(menafn – ecpulse)
U.S Stocks plunged on closing Tuesday, following a governmental report showed the economy grew below forecast in the third quarter, overshadoweding a glimmer of optimism as the Standard & Poor’s and Moody’s affirmed its credit rating on the U.S and Federal Reserve discussions over additional stimulus.
Investors were disappointed as the session began on Tuesday, after a second reading from the U.S Department of Commerce showed this morning that the U.S economy grew a mild 2.0 percent in the third quarter this year, after expanding 2.5 percent previously.
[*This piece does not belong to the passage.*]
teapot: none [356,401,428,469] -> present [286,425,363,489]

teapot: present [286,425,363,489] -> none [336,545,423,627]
Markets expected the second reading to show the economy grew 2.5 percent for the second reading in a row.
On the Other hand, the Federal Open Market Committee released the minutes of their latest meeting today, where the minutes showed that some Federal Reserve policy makers discussed the possibility the Central Bank should consider more easing.
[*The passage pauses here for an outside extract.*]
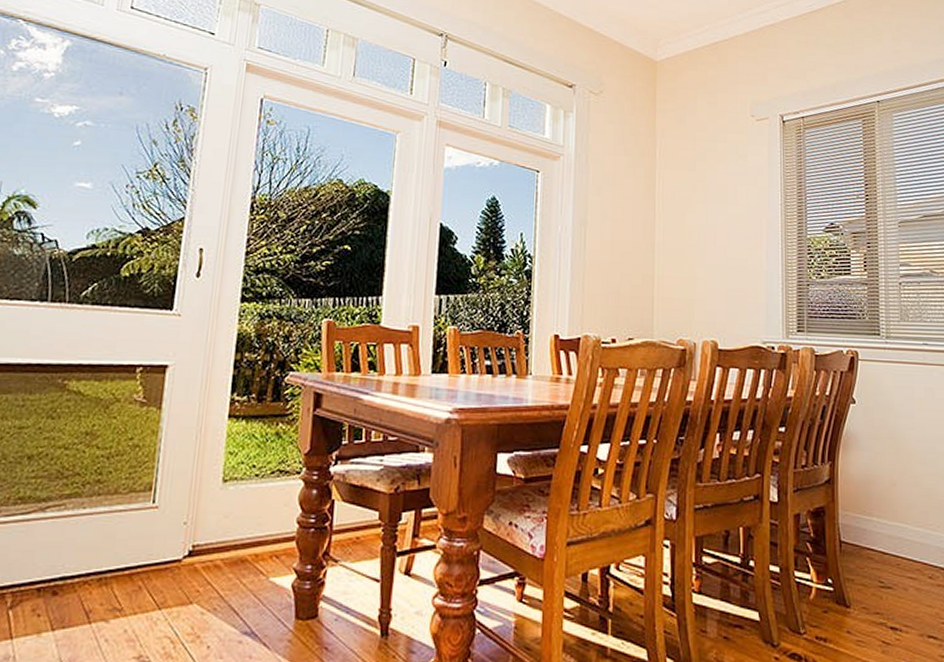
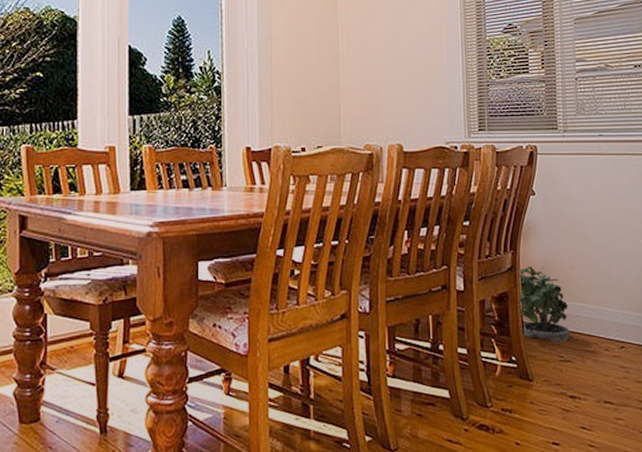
potted plant: none [836,481,893,567] -> present [518,267,571,343]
The minutes clarified that most members in the Fed believes the economic outlook might warrant additional policy accommodation, but the Fed remarked that such accommodation is more likely to be beneficial if it were provided in "the context of future communications initiative".
Stocks rose by midday on Tuesday, after the international Monetary said it overhauled its credit line program to encourage countries vulnerable to foreign shocks to turn to the fund as European leaders struggle to halt the unending debt crisis.
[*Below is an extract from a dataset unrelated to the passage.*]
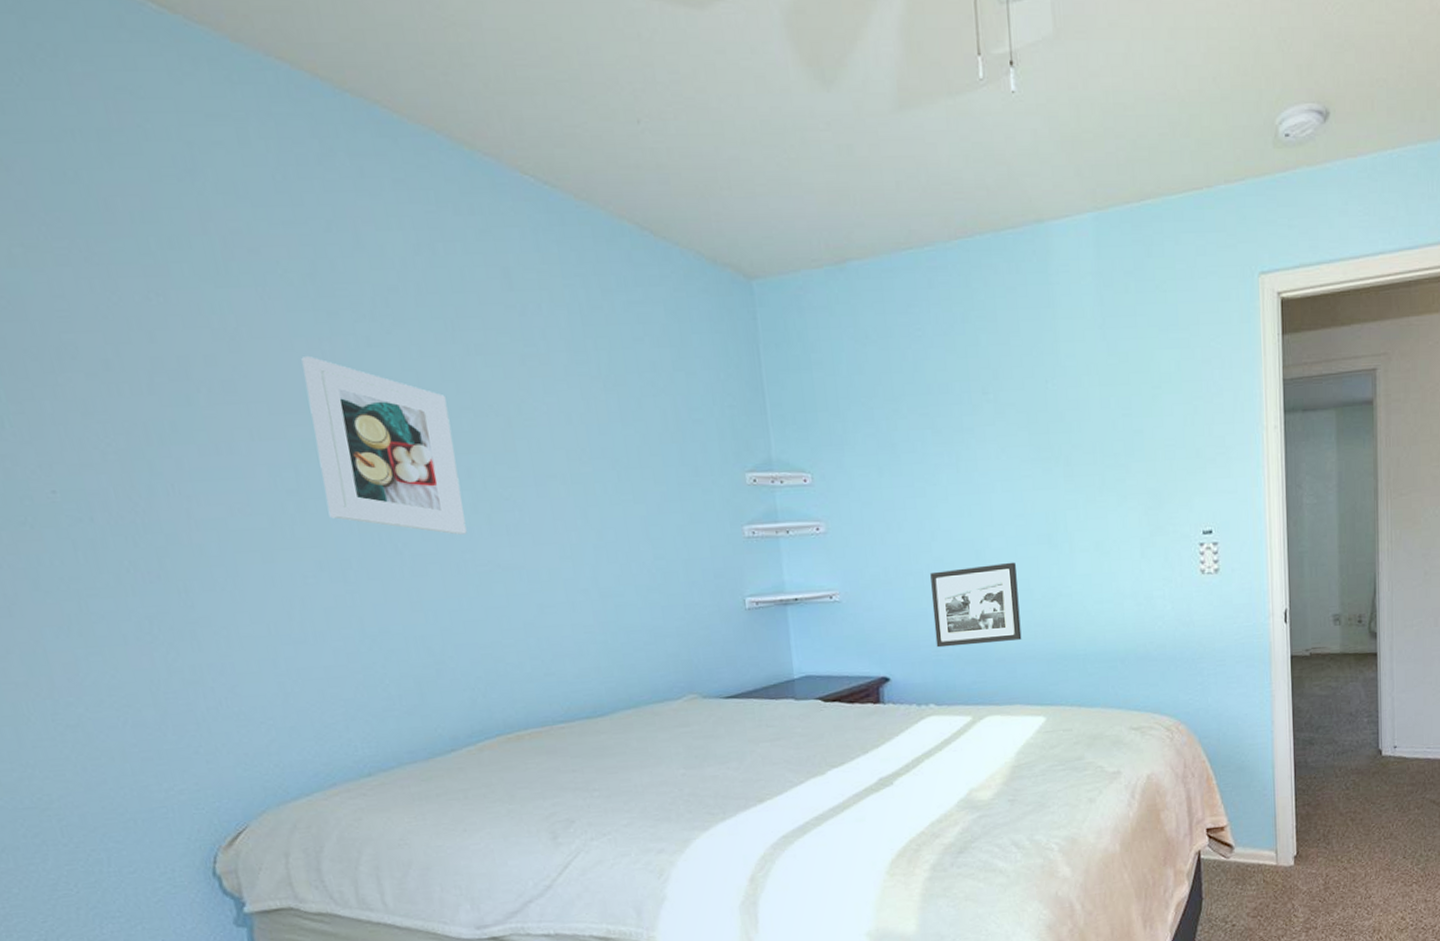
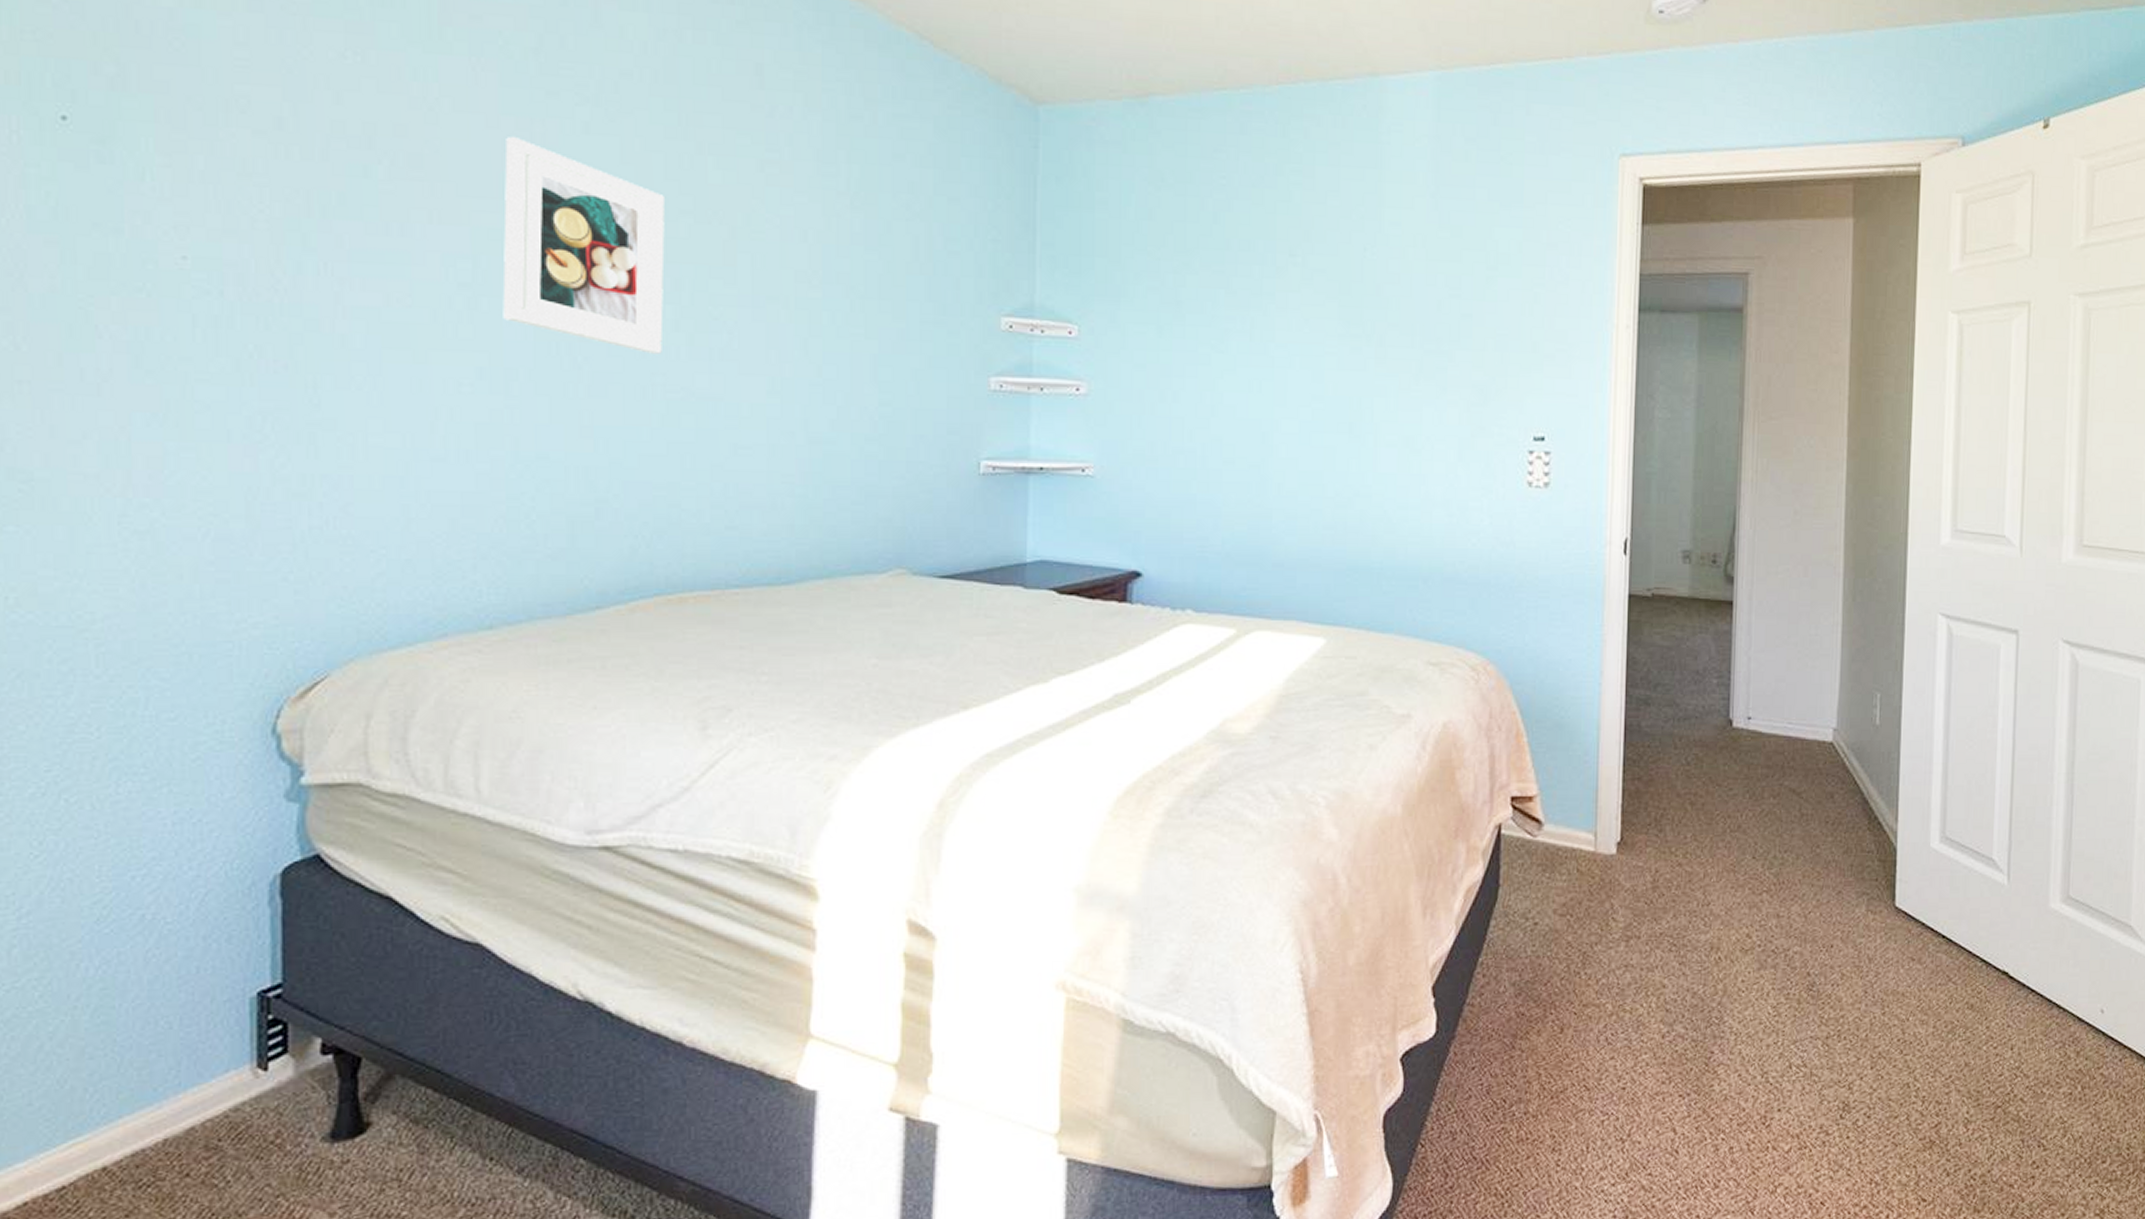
picture frame: present [930,562,1022,648] -> none [1203,450,1308,544]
The IMF reassured it will continue to offer its flexible credit line, paving a new exit for countries currently facing short-term liquidity needs, and particularly, countries that are dangerously exposed to Europe's woes, increasing hopes that EU leaders may be having more options in hand to tackle their debt crisis.
But optimism couldn’t help find a way through the stressed markets early Tuesday, after Standard & Poor’s and Moody’s Investors Services said they won’t cut rating on the U.S, although the U.S supercommittee that was supposed to craft a 1.2 trillion of deficit cuts failed to reach an agreement.
Accordingly, the Dow Jones Industrial Average index shed 53.59 points or 0.46% to close at 11493.72 levels, the index reached the highest point at 11571.75 and the lowest point at 11433.97, By closing 8 shares inclined while 22 shares declined.
The Standard & Poor’s 500 Index lost 4.49 points or 0.41% to close at 1188.04 levels, the index reached the highest point at 1196.81 and the lowest point at 1181.65, By closing 145 shares inclined while 353 shares declined and 2 shares remained unchanged.
The NASDAQ Composite Index declined 1.86 points or 0.07% to close at 2521.28 levels, the index reached the highest point at 2534.40 and the lowest point at 2499.19, By closing 790 shares inclined while 1538 shares declined and 256 shares remained unchanged.
Leading gains in the industrials shares were the Chevron Corp and International Business Machines Coro, rising 0.79 percent and 0.15 percnet respectively, Alcoa Inc plunged 0.11 percent, while Boeing fell 0.48 percent, leading losses among companies most-sensitive to the economic growth.
Brocade Communications Systems Inc gained 13.17 percent, after the company announced fourth-quarter profits that trumped analysts’ average estimates. Hewlett-Packard Co slid 2.14 percent, after forecasting profits below estimates, while Medtronic Inc added 4.45 percent, after beating forecasts with strong second-quarter earnings.
Furthermore, Netflix Inc slumped 5.40 percent after the company agreed to sell 400 million in stocks to maintain liquidity. Signet Jewelers Ltd rose 2.26 percent after posting third-quarter profits that exceeded analyst’s median estimates.
The Dollar index which measures the performance of the U.S. dollar against a basket of currencies including the Euro, the Pound, and the Yen, fell from today's opening level of 78.41 to currently trade at 78.26 recording its highest level at 78.44 and its lowest at 77.98.
Gold prices surged to reach 1699.84 since the opening level of 1677.51. Oil hiked as well to reach 97.87 after opening at 96.94 per barrel.